Page MenuHomePhabricator

Make sure ResourceLoader works with MediaWiki read-only mode
Closed, ResolvedPublic

Description

This is related to T113916 but for the short-term for the Eqiad/Codfw switch-over.

We need to make sure that when the module_deps table doesn't accept writes, we fail gracefully. Both in terms of the immediate request being handled, as well as the overall integrity of client-side cache and module version numbers (no wrong pollution happening).

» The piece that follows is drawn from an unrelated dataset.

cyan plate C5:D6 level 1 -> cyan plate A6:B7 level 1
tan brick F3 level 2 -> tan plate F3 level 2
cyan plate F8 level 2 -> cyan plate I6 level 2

The immediate request fails gracefully, presumably with a stale or less-functional version of a stylesheet. But I'm not sure how this affects the larger model of version hashes and how these requests end up populating Varnish caches for those urls.

Event Timeline

Krinkle raised the priority of this task from to Needs Triage.
Krinkle updated the task description. (Show Details)
Krinkle subscribed.
faidon triaged this task as High priority.Feb 24 2016, 5:05 PM
Krinkle moved this task from Inbox to Backlog on the MediaWiki-ResourceLoader board.
Krinkle moved this task from Backlog to Assigned on the MediaWiki-ResourceLoader board.
Krinkle added a subscriber: aaron.

There's only one method left in ResourceLoader that requires a master connection. It's ResourceLoaderModule::saveFileDependencies(), called only from ResourceLoaderFileModule::getStyles(). While it is the only call remaining, it is also one of the worst it could be. Namely, it happens on GET requests to load.php, by design.

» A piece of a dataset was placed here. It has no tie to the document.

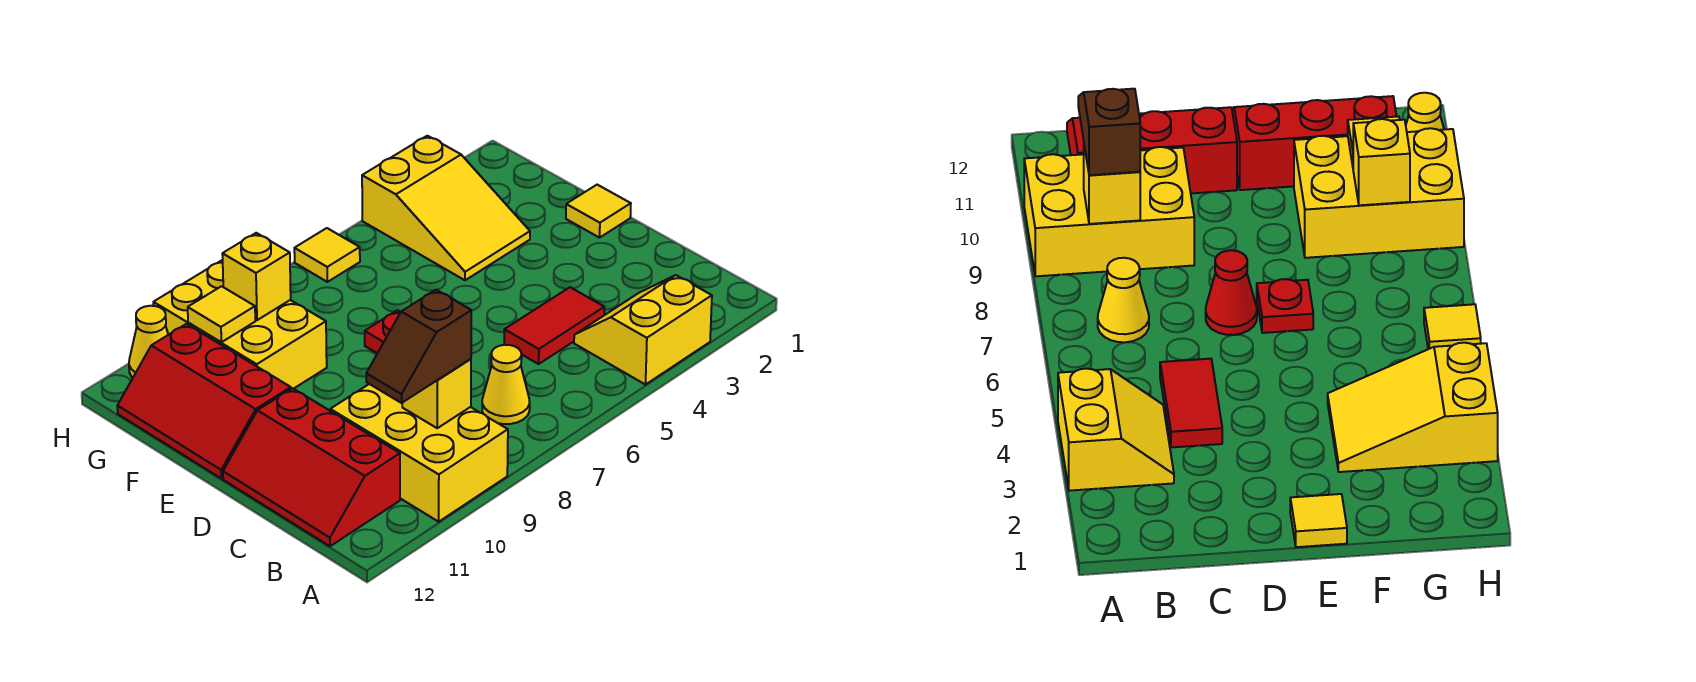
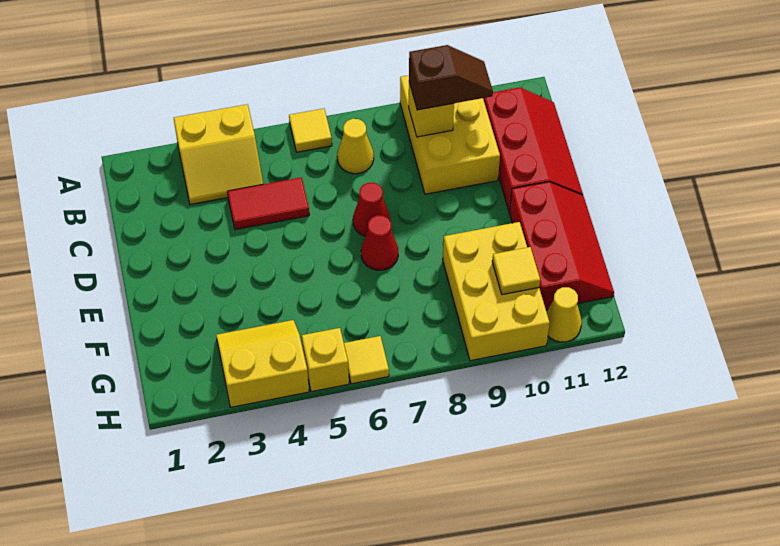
yellow tile E1 level 1 -> yellow tile A6 level 1
red plate E7 level 1 -> red cone E7 level 1
yellow slope F3:H4 level 1 top H -> yellow slope G3:H4 level 1 top H
yellow brick G9 level 2 -> yellow brick H5 level 1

It's part of the module_deps system, which is up for refactoring to not use the database at all (T113916). However, that won't happen before the codfw rollout.

  • The write query only happens on cache-miss. The response is cached well by Varnish.
  • The write query only happens if the data in the database is stale or absent. It generally happens within 5 minutes of a deployment. The code path is not typically hit when we don't deploy code. Though it's pazy populated, so when a combination of wiki+skin didn't have views yet since the last deployment, it can happen at any time.
  • The write query is also guarded by try/catch.
  • The write query is not essential to the web response of that request. The stylesheet will be generated fine and is up-to-date, with or without that query succeeding.

The write query's success is only important to ensure the startup module reflects a change to a module. The stylesheet web response collects information about the stylesheet, saves it to the database, and subsequent requests to the startup metadata will reflect those changes.

If the stylesheet response is unable to saves it's discoveries to the database, the startup module should simply continue to broadcast the previous version hash of the module until a future stylesheet request is able to save the information, at which point things will be eventually consistent with a few minutes.

Worst case scenario, users of a skin+wiki combination not often visited will continue to see the version of the stylesheet they last saw instead of whatever version was deployed since then. And all of this is increasingly unlikely if we don't deploy changes in the minutes leading up to the activation of read-only mode.

I've verified this locally when using wgReadOnly. I'lll verify it tomorrow in production on mw1017 as well.